What is required:
Copy every record below exactly as written, but leave out the pictures.

Material for the task:

--- START ---

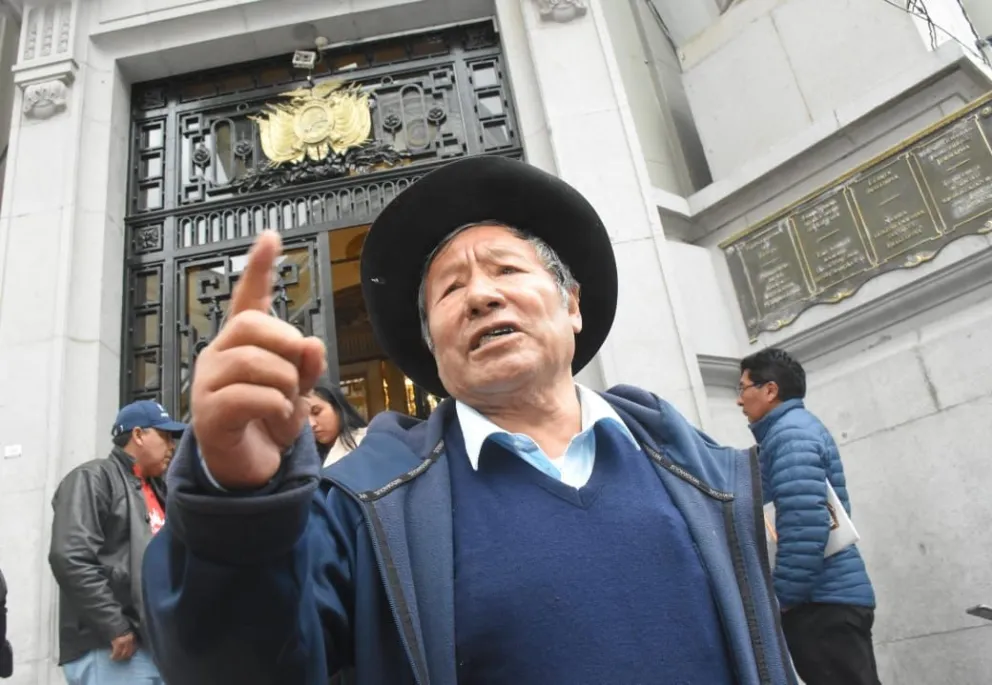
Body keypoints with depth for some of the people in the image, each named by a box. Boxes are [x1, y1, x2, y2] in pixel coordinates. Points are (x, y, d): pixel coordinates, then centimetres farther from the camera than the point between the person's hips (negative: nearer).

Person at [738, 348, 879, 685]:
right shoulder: (798, 428, 20)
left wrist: (783, 596, -18)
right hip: (832, 596, 10)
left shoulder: (790, 432, -12)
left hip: (823, 600, -10)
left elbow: (804, 523, -23)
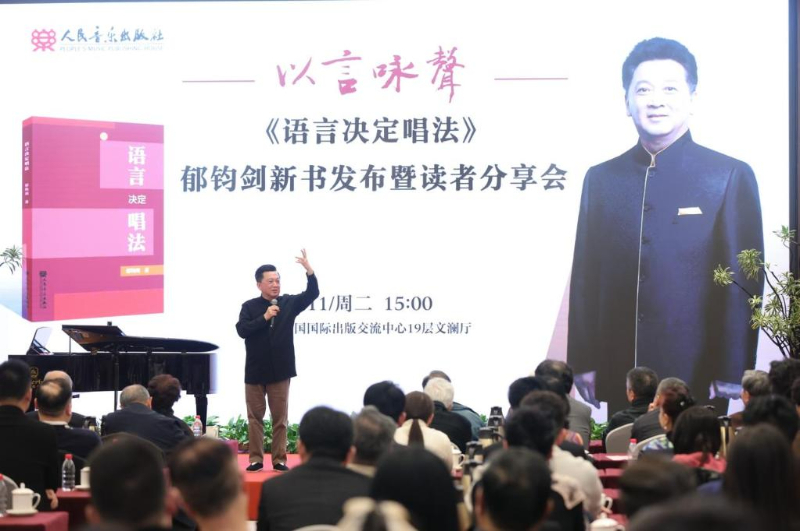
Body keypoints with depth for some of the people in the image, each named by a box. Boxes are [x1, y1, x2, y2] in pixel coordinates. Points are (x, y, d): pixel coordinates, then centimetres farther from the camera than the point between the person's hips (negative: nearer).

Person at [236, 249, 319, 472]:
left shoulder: (289, 303, 0)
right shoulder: (250, 307, -2)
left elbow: (312, 294, -12)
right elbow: (241, 330, -14)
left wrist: (309, 270, -27)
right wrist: (264, 317, -22)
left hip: (280, 370, 0)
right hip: (255, 371, 0)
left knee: (280, 417, 4)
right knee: (255, 416, 6)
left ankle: (279, 459, 8)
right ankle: (256, 459, 11)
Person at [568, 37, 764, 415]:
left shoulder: (730, 177, -1)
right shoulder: (601, 179, 10)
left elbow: (743, 282, -4)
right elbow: (584, 279, 10)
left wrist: (731, 377, -8)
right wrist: (583, 362, 4)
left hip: (697, 380, -3)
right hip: (619, 379, 3)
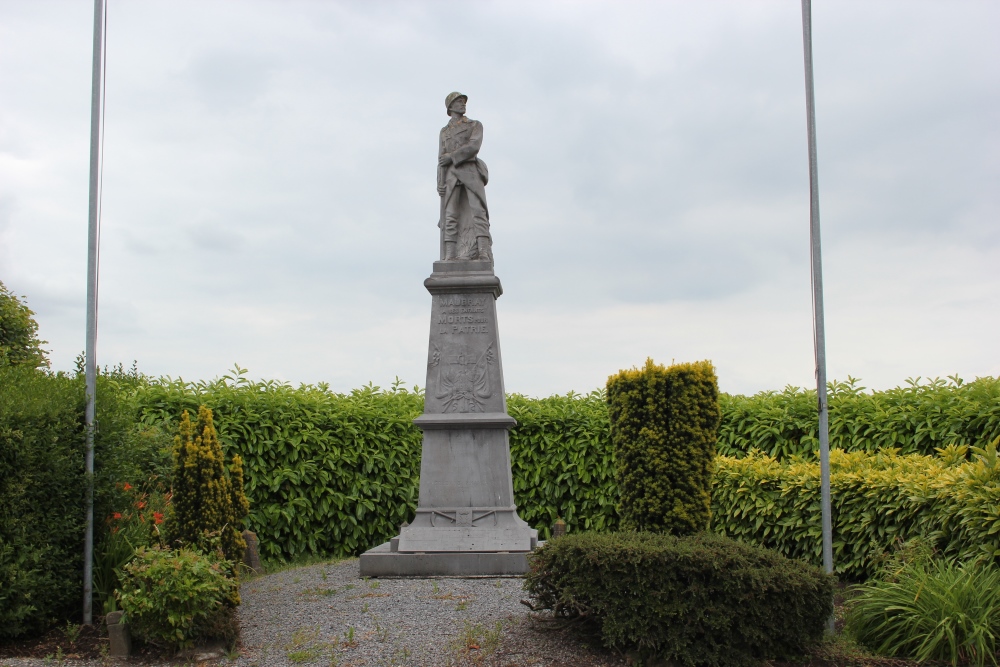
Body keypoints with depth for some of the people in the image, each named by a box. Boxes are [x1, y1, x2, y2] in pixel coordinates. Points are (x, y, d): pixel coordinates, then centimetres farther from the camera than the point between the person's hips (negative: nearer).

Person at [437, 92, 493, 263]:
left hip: (471, 172, -2)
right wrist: (440, 182, 0)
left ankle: (484, 256, -28)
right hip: (452, 176, 2)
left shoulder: (476, 125, 14)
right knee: (451, 217, -10)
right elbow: (442, 160, 14)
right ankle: (450, 259, -14)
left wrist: (452, 157, -9)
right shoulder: (444, 131, 23)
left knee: (478, 212, -20)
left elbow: (474, 147, -5)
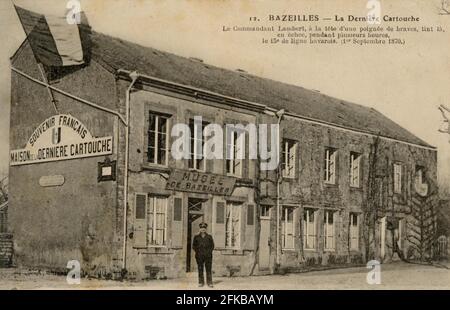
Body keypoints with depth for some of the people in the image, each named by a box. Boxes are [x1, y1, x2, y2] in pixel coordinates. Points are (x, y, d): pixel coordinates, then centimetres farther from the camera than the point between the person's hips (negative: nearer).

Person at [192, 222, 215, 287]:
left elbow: (212, 246, 8)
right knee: (200, 269, 1)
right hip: (199, 256, 1)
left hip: (208, 255, -1)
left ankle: (209, 282, -3)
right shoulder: (196, 237, 8)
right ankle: (201, 282, 7)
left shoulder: (209, 237, 7)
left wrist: (209, 252, -3)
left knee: (208, 269, -5)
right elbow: (194, 246, 10)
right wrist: (197, 251, -2)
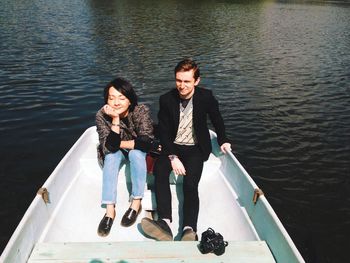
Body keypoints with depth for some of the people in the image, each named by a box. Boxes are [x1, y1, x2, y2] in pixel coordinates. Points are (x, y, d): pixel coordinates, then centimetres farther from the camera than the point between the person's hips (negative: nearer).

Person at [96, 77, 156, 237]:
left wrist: (119, 143, -27)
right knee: (111, 155, -30)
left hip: (139, 153, -1)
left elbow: (146, 142, -34)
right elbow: (109, 146, -32)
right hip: (114, 154, 1)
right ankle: (110, 210, -28)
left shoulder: (142, 111, -26)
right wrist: (115, 119, -42)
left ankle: (136, 203, -21)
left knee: (136, 152, -32)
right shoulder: (102, 115, -23)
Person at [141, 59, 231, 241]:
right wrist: (172, 157, -17)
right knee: (159, 171, -29)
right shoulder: (166, 100, -6)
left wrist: (222, 141, 11)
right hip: (172, 146, 1)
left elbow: (217, 119, 13)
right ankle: (165, 222, -37)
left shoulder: (206, 97, -7)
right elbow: (163, 132, -6)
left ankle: (189, 229, -33)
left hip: (195, 149, -1)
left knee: (190, 184, -26)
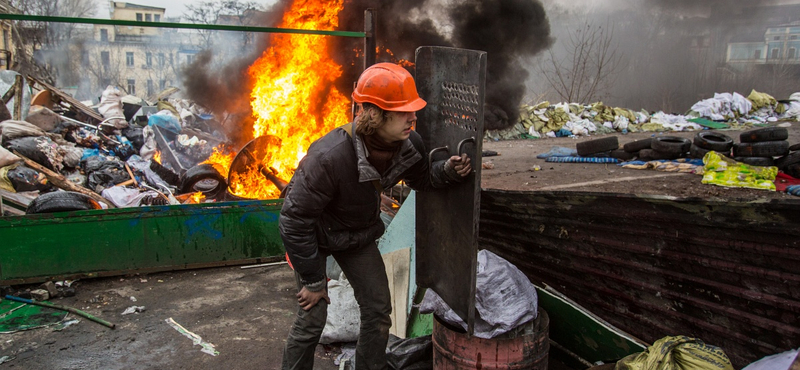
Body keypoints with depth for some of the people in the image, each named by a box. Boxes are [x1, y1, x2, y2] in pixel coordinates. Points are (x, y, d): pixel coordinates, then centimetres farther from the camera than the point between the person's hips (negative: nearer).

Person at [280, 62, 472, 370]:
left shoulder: (408, 145, -20)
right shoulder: (329, 156, -39)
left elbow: (421, 180, 5)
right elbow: (294, 220, -29)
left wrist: (448, 170, -19)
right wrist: (312, 280, -20)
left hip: (358, 233, 6)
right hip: (313, 234, -5)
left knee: (378, 310, 5)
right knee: (312, 318, -7)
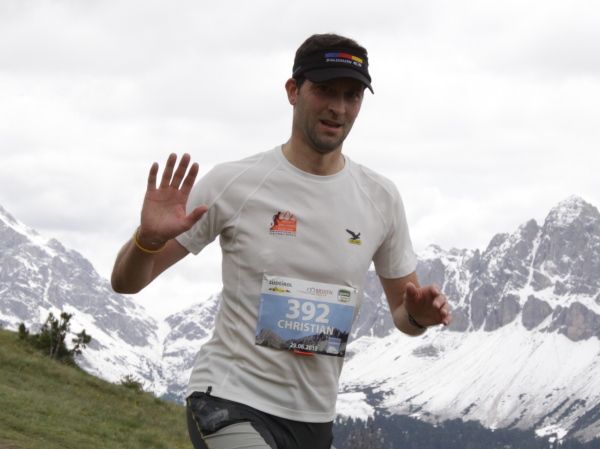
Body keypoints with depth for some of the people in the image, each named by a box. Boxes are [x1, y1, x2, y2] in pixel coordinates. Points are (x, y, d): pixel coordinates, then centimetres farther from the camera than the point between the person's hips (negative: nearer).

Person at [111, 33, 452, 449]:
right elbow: (127, 282, -4)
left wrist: (419, 313, -9)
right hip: (230, 400, -5)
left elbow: (402, 309, 14)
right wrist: (148, 239, -26)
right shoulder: (233, 183, -8)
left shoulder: (380, 197, 3)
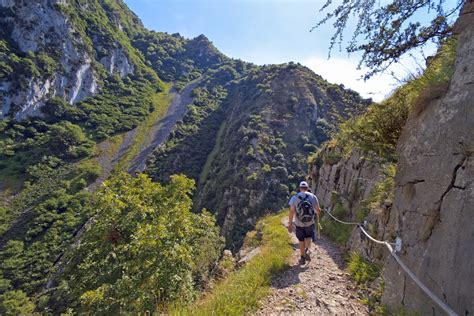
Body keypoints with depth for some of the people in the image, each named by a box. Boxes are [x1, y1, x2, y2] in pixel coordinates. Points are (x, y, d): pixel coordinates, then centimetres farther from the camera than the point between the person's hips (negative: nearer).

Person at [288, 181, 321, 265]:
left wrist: (290, 224, -5)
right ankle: (307, 250, 3)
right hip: (310, 223, 0)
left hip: (299, 224, 0)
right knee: (308, 237, 25)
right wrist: (317, 212, 22)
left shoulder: (294, 198, -11)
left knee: (301, 241, 18)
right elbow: (318, 210, -3)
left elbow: (291, 212, -13)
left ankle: (302, 258, 28)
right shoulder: (313, 196, -9)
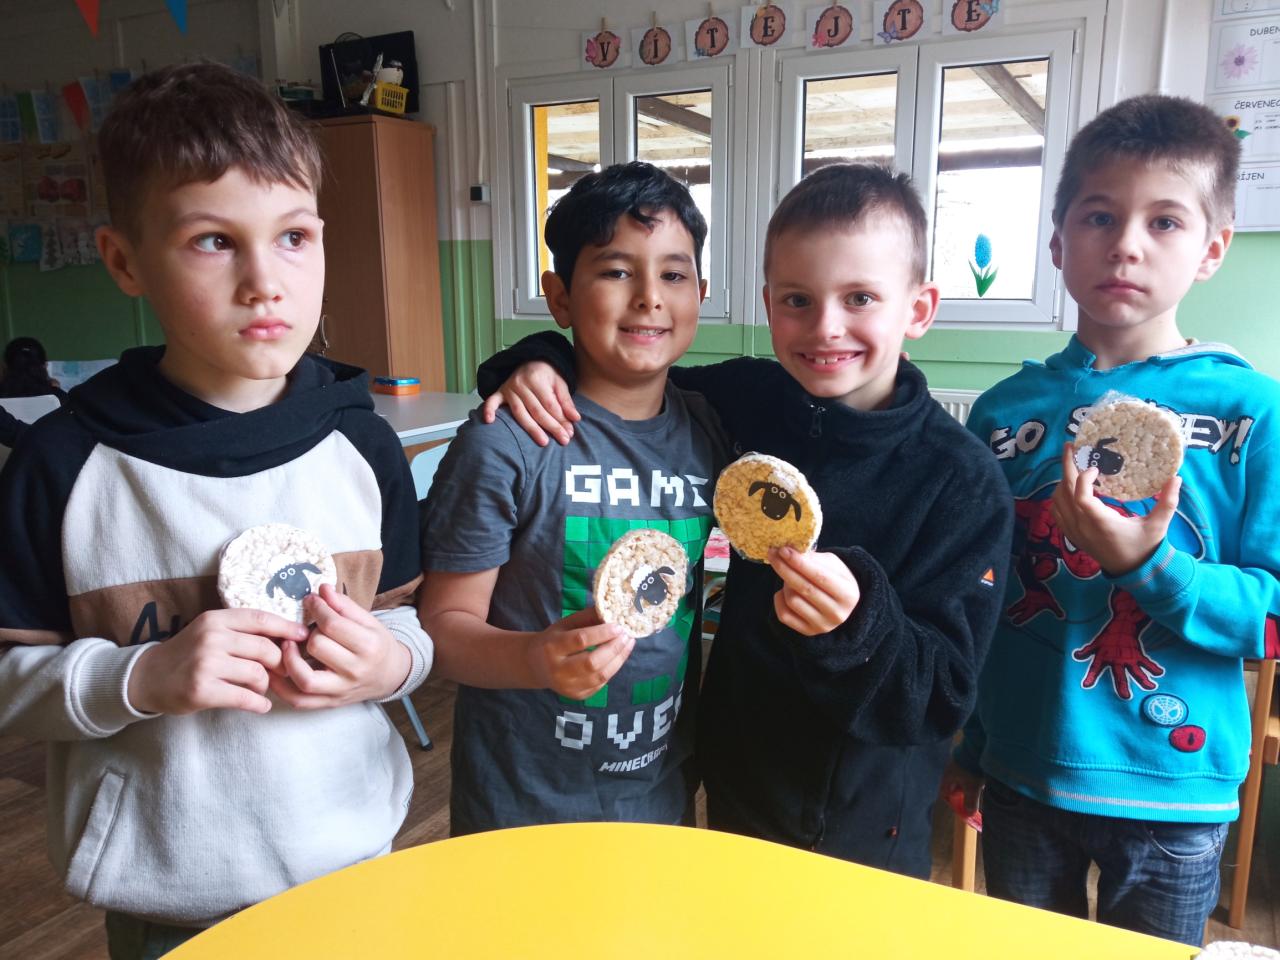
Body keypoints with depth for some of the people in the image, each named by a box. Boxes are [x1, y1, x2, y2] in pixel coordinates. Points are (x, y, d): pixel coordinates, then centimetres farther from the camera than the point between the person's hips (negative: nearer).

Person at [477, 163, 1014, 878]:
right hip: (738, 786, 3)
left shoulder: (964, 480, -20)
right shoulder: (744, 401, -11)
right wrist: (540, 363, -13)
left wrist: (859, 622, -38)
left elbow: (944, 697, -20)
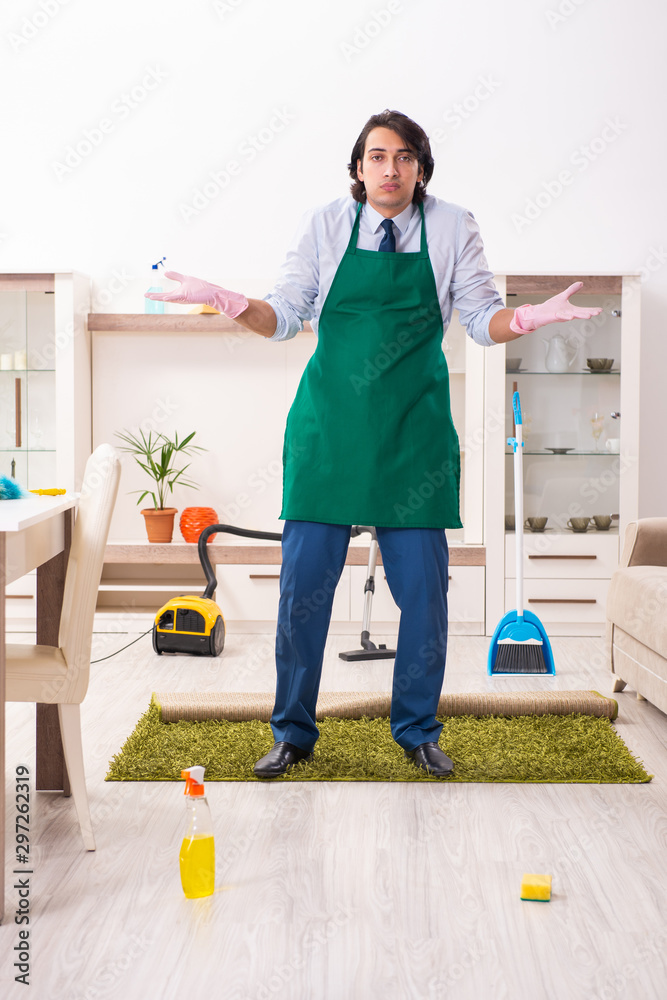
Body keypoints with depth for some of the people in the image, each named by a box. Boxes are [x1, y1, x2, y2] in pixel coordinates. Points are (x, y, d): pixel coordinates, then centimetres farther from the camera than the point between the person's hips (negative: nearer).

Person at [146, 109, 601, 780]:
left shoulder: (453, 229, 4)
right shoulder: (325, 226, 3)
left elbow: (481, 319, 3)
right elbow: (283, 317, 4)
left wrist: (529, 317, -18)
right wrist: (224, 300, -14)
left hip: (414, 432, 1)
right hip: (327, 428, 0)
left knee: (423, 588, 2)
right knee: (304, 581, 0)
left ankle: (417, 731, 21)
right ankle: (293, 733, 16)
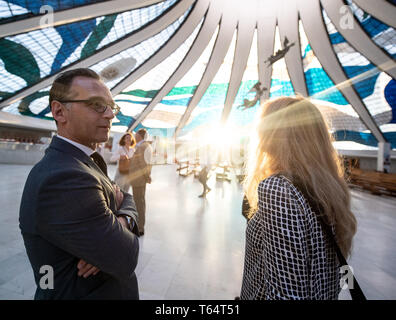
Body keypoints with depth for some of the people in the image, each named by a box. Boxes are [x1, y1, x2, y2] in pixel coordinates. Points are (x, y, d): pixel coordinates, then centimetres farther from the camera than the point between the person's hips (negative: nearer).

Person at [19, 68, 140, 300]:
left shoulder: (91, 161, -4)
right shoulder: (62, 178, -32)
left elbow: (126, 199, -3)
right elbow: (126, 259, -27)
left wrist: (122, 221, -23)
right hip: (88, 293, -7)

--- END ---

The completed task:
Body keypoints with depth for some of the people in the image, each named by a box. Boxes are [x1, y1, x2, y2] in pixel coordinates. Points are (x, y, d): pixel coordinates, then centimetres farther from the camera than the point between the person's hips (negative: nearer).

Person at [738, 348, 879, 685]:
right shoulder: (798, 428, 20)
left wrist: (783, 596, -18)
right hip: (832, 596, 10)
left shoulder: (790, 432, -12)
left hip: (823, 600, -10)
left elbow: (804, 523, -23)
Body keypoints with depth for some of the people in the image, each named by a box. Boxes are [x1, y1, x2, y2] in pixel coordinates. Points are (x, y, d): pixel coordinates, then centimetres farther from the camera than the point between the person's hips (negative: nearer).

Person at [236, 249, 319, 472]:
left shoulder: (289, 303, 0)
right shoulder: (250, 307, -2)
left elbow: (312, 294, -12)
right elbow: (241, 330, -14)
left wrist: (309, 270, -27)
right wrist: (264, 317, -22)
left hip: (280, 370, 0)
right hip: (255, 371, 0)
left knee: (280, 417, 4)
right knee: (255, 416, 6)
left ankle: (279, 459, 8)
right ankle: (256, 459, 11)
Person at [568, 37, 764, 415]:
left shoulder: (730, 177, -1)
right shoulder: (601, 179, 10)
left elbow: (743, 282, -4)
right elbow: (584, 279, 10)
left wrist: (731, 377, -8)
right wrist: (583, 362, 4)
left hip: (697, 380, -3)
right hip: (619, 379, 3)
Body keypoints with depth for some of the people in the image, each named by a box. Boxes are [x1, y1, x2, y2] in pixel coordinates. Points are (x, y, d): pixel coordinates, then centimetres farther from the camera than the point between the person's hips (negative: nearer).

Person at [437, 92, 493, 263]:
left hip: (471, 172, -2)
right wrist: (440, 182, 0)
left ankle: (484, 256, -28)
right hip: (452, 176, 2)
left shoulder: (476, 125, 14)
right knee: (451, 217, -10)
right elbow: (442, 160, 14)
right ankle: (450, 259, -14)
left wrist: (452, 157, -9)
right shoulder: (444, 131, 23)
left knee: (478, 212, -20)
left elbow: (474, 147, -5)
Body keypoints with depth for some of the people in the image, each named by a box. Boxes are [x1, y1, x2, y2] in pixel coordinates. Points are (x, y, d): pixel coordinates, then centimetres farther from the camera than the point between the person's hips (negative: nearer).

Person at [192, 222, 215, 287]:
left elbow: (212, 246, 8)
right knee: (200, 269, 1)
right hip: (199, 256, 1)
left hip: (208, 255, -1)
left ankle: (209, 282, -3)
right shoulder: (196, 237, 8)
right ankle: (201, 282, 7)
left shoulder: (209, 237, 7)
left wrist: (209, 252, -3)
left knee: (208, 269, -5)
right elbow: (194, 246, 10)
right wrist: (197, 251, -2)
Body keypoints with depth for some of the people in the image, each named by a box. Boxes are [x1, y1, x2, y2] in pixel coordinates. Points are (x, y, d): pixel coordinates, then centimetres farther from the camera than the point between the person's hips (negative: nearer).

Person at [96, 77, 156, 237]:
left wrist: (119, 143, -27)
right knee: (111, 155, -30)
left hip: (139, 153, -1)
left elbow: (146, 142, -34)
right elbow: (109, 146, -32)
right hip: (114, 154, 1)
right ankle: (110, 210, -28)
left shoulder: (142, 111, -26)
right wrist: (115, 119, -42)
left ankle: (136, 203, -21)
left knee: (136, 152, -32)
right shoulder: (102, 115, -23)
Person at [141, 59, 231, 241]:
right wrist: (172, 157, -17)
right knee: (159, 171, -29)
right shoulder: (166, 100, -6)
left wrist: (222, 141, 11)
right hip: (172, 146, 1)
left elbow: (217, 119, 13)
right ankle: (165, 222, -37)
left shoulder: (206, 97, -7)
right elbow: (163, 132, -6)
left ankle: (189, 229, -33)
left hip: (195, 149, -1)
left knee: (190, 184, -26)
Body keypoints with depth for some of the people in the image, each named by a box. Boxes are [x1, y1, x2, y2] in pixel coordinates. Points are (x, y, d): pixel coordinates, then centimetres farther from the camera than the point between the person's hips (negative: nearer).

Person at [280, 62, 472, 370]:
left shoulder: (408, 145, -20)
right shoulder: (329, 156, -39)
left elbow: (421, 180, 5)
right elbow: (294, 220, -29)
left wrist: (448, 170, -19)
right wrist: (312, 280, -20)
left hip: (358, 233, 6)
right hip: (313, 234, -5)
left knee: (378, 310, 5)
right knee: (312, 318, -7)
Body keypoints with depth for some of the people in the image, each named by a box. Boxes are [x1, y1, x2, y2] in pixel coordinates. Points are (x, y, d): pixel coordinates, then centimetres farther from the camera than the point between the person's hips (negative: nearer).

Person at [111, 33, 452, 449]:
right elbow: (127, 282, -4)
left wrist: (419, 313, -9)
right hip: (230, 400, -5)
left elbow: (402, 309, 14)
right wrist: (148, 239, -26)
right shoulder: (233, 183, -8)
left shoulder: (380, 197, 3)
Body keypoints with depth for some of the people in the image, each named by a box. Boxes are [x1, y1, x2, y2] in pixel coordinates. Points are (x, y, d): pixel coordinates, then centimetres farther from the camera than the point between the person's hips (negative: nearer).

Person at [288, 181, 321, 265]:
left wrist: (290, 224, -5)
right ankle: (307, 250, 3)
right hip: (310, 223, 0)
left hip: (299, 224, 0)
right knee: (308, 237, 25)
right wrist: (317, 212, 22)
left shoulder: (294, 198, -11)
left knee: (301, 241, 18)
right elbow: (318, 210, -3)
left elbow: (291, 212, -13)
left ankle: (302, 258, 28)
right shoulder: (313, 196, -9)
Body keypoints with depth for some of the people in the image, each named by a box. Boxes are [x1, y1, x2, y2] in pixel coordinates. Points are (x, y, d): pixel coordinates, then centimetres farther from the camera than the point between the person's hips (negative: nearer).

Person at [477, 163, 1014, 878]:
right hip: (738, 786, 3)
left shoulder: (964, 480, -20)
right shoulder: (744, 401, -11)
right wrist: (540, 363, -13)
left wrist: (859, 622, -38)
left elbow: (944, 697, -20)
Body keypoints with depth for some of the people in the image, each named by a box. Boxes are [x1, y1, x2, y2] in pixel coordinates. Points are (x, y, d): pixel coordinates, then centimetres farther from the camera than the point between the person's hips (negative: nearer).

Person at [146, 109, 601, 780]:
left shoulder: (453, 229, 4)
right shoulder: (325, 226, 3)
left elbow: (481, 319, 3)
right elbow: (283, 317, 4)
left wrist: (529, 317, -18)
right wrist: (224, 300, -14)
left hip: (414, 432, 1)
right hip: (327, 428, 0)
left knee: (423, 588, 2)
right knee: (304, 581, 0)
left ankle: (417, 731, 21)
right ankle: (293, 733, 16)
Body keypoints with depth for some of the people in the image, each named by a box. Boxes are [x1, y1, x2, y2] in pixel coordinates. Points are (x, y, d): pixel coordinates, then centimetres farther from the camera than the point between the person's hips (negative: nearer).

Person at [19, 68, 140, 300]:
left shoulder: (91, 161, -4)
right shoulder: (62, 178, -32)
left elbow: (126, 199, -3)
right elbow: (126, 259, -27)
left wrist: (122, 221, -23)
right hip: (88, 293, -7)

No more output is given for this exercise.